For the multiunit display orders, the first display produced is a prototype. Its concept could be created wholly by DNS or based on a customer’s idea with fine-tuning and engineering done in-house. Customer-driven designs typically come in with basic drawings but without the details needed to bring the project to production.

“There are always refinements after the prototype,” Douglas said. “But we get the structure of the prototypes as close to perfect as possible so it isn’t necessary to revise or refine the engineering aspect of the display. We make sure that the components come together as anticipated and that the display will stand up to the customers’ requirements.”

Robert said, “Typically speaking, we are lucky to cover costs for the prototypes. It’s once we go to production, after we’ve refined the processes, that we make money. But without the prototype, we don’t get the rollout quantities.”

The quantity-of-one concept also holds true on the shop floor, where lean manufacturing processes are implemented in the one-piece flow. All resources are dedicated to a single product build until the order is complete.

“For our quantity orders, all steps occur simultaneously, so if we identify a problem with step one, during step two we can quickly go back, rejig step one, and keep production going without a loss,” Douglas said. “Another beauty of the one-flow approach is that we can quickly rejig our plant to shift to another product.”

On occasion a product becomes a shop regular. When this happens, the company takes advantage of the opportunity to tighten and improve production.

“With most of our custom projects, we rely on experience and instinct when we move to production. We build on what has worked in the past for similar projects, and we have the right team to adjust the process according to the nuances of the piece being built.

“A few products like the cash boxes for Tim Hortons repeat,” said Douglas. “The repeats let us refine production processes. Every time we’ve put that project on the shop floor, we’ve gotten a little better.” Order quantities for the Tim Hortons products can be as high as 8,000 units.

Expanding Manufacturing

In-house capabilities are expanding along with marketing efforts. “We are bringing in new equipment and expanding our capabilities,” said Douglas. A CNC router and waterjet table have joined the saws, planers, buffers, and heat benders. An additional seat with SolidWorks® helps engineering keep designs flowing.

DNS vacuum lifter

Adding a vacuum lifter to load materials on the routing table turned a two-man job into a one-man job and increased productivity.

A Kaitian® laser/engraver produces acrylic parts that go directly to assembly. “When we were using the router it took three steps—route the part, hand-clean it to remove chips, and then flame-polish,” said Robert. “The laser reduces that process to one step, improving productivity. It also increased our material yield. The kerf is reduced and we have less scrap.”

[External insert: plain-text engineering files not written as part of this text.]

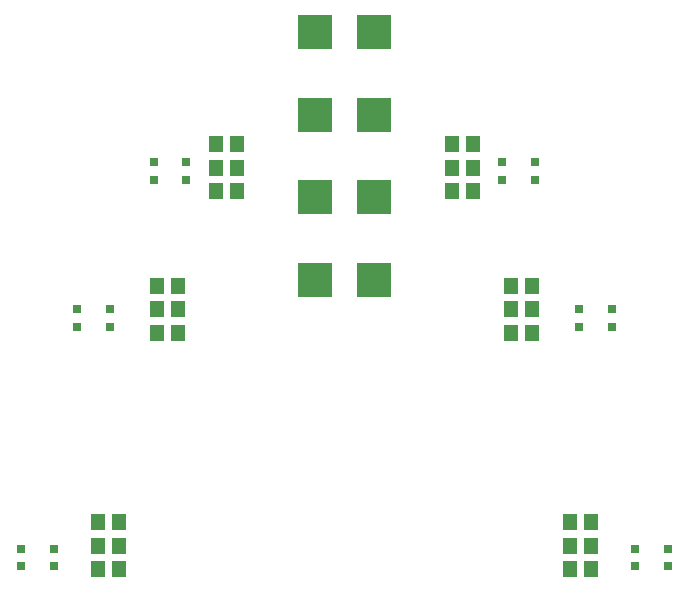
<source format=gts>
G04 #@! TF.FileFunction,Soldermask,Top*
%FSLAX46Y46*%
G04 Gerber Fmt 4.6, Leading zero omitted, Abs format (unit mm)*
G04 Created by KiCad (PCBNEW 4.0.0-rc1-stable) date 15/10/2016 23:53:53*
%MOMM*%
G01*
G04 APERTURE LIST*
%ADD10C,0.100000*%
%ADD11R,0.800000X0.800000*%
%ADD12R,1.150000X1.450000*%
%ADD13R,3.000000X3.000000*%
G04 APERTURE END LIST*
D10*
D11*
X35375000Y-147250000D03*
X32625000Y-147250000D03*
X32625000Y-148750000D03*
X35375000Y-148750000D03*
X82625000Y-127000000D03*
X79875000Y-127000000D03*
X79875000Y-128500000D03*
X82625000Y-128500000D03*
X46625000Y-114500000D03*
X43875000Y-114500000D03*
X43875000Y-116000000D03*
X46625000Y-116000000D03*
X87375000Y-147250000D03*
X84625000Y-147250000D03*
X84625000Y-148750000D03*
X87375000Y-148750000D03*
X40125000Y-127000000D03*
X37375000Y-127000000D03*
X37375000Y-128500000D03*
X40125000Y-128500000D03*
X76125000Y-114500000D03*
X73375000Y-114500000D03*
X73375000Y-116000000D03*
X76125000Y-116000000D03*
D12*
X39100000Y-145000000D03*
X40900000Y-145000000D03*
X75900000Y-127000000D03*
X74100000Y-127000000D03*
X39100000Y-147000000D03*
X40900000Y-147000000D03*
X75900000Y-125000000D03*
X74100000Y-125000000D03*
X39100000Y-149000000D03*
X40900000Y-149000000D03*
X75900000Y-129000000D03*
X74100000Y-129000000D03*
X49100000Y-113000000D03*
X50900000Y-113000000D03*
X49100000Y-115000000D03*
X50900000Y-115000000D03*
X49100000Y-117000000D03*
X50900000Y-117000000D03*
X80900000Y-147000000D03*
X79100000Y-147000000D03*
X44100000Y-127000000D03*
X45900000Y-127000000D03*
X80900000Y-145000000D03*
X79100000Y-145000000D03*
X44100000Y-125000000D03*
X45900000Y-125000000D03*
X80900000Y-149000000D03*
X79100000Y-149000000D03*
X44100000Y-129000000D03*
X45900000Y-129000000D03*
X70900000Y-115000000D03*
X69100000Y-115000000D03*
X70900000Y-113000000D03*
X69100000Y-113000000D03*
X70900000Y-117000000D03*
X69100000Y-117000000D03*
D13*
X62500000Y-103500000D03*
X62500000Y-110500000D03*
X62500000Y-117500000D03*
X62500000Y-124500000D03*
X57500000Y-124500000D03*
X57500000Y-117500000D03*
X57500000Y-110500000D03*
X57500000Y-103500000D03*
M02*

</source>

The MultiCam® 5000 series router fabricates parts from sheets of MDF (medium-density fiberboard), melamine, aluminum, and plastic. A new Schmalz® vacuum tube lifter loads the material. Robert said, “Loading a sheet was a two-person job that is a one-man operation with the lifter. Think of the time it takes someone to stop what they are doing, walk 30 feet to help load a sheet, and walk back to their own job. We save labor with the lifter, and it’s safer for our operators.”

Exotic plastics that can’t be routed and some ferrous parts are cut on a MultiCam 3000 series waterjet table, also a new addition to the shop.

The company is positioned for growth. “We put our attention to getting it right. We bring something special to the table with our established customers and our new prospects,” Douglas said. “We have the right people who bring all the elements together to do the right things for a quality product.”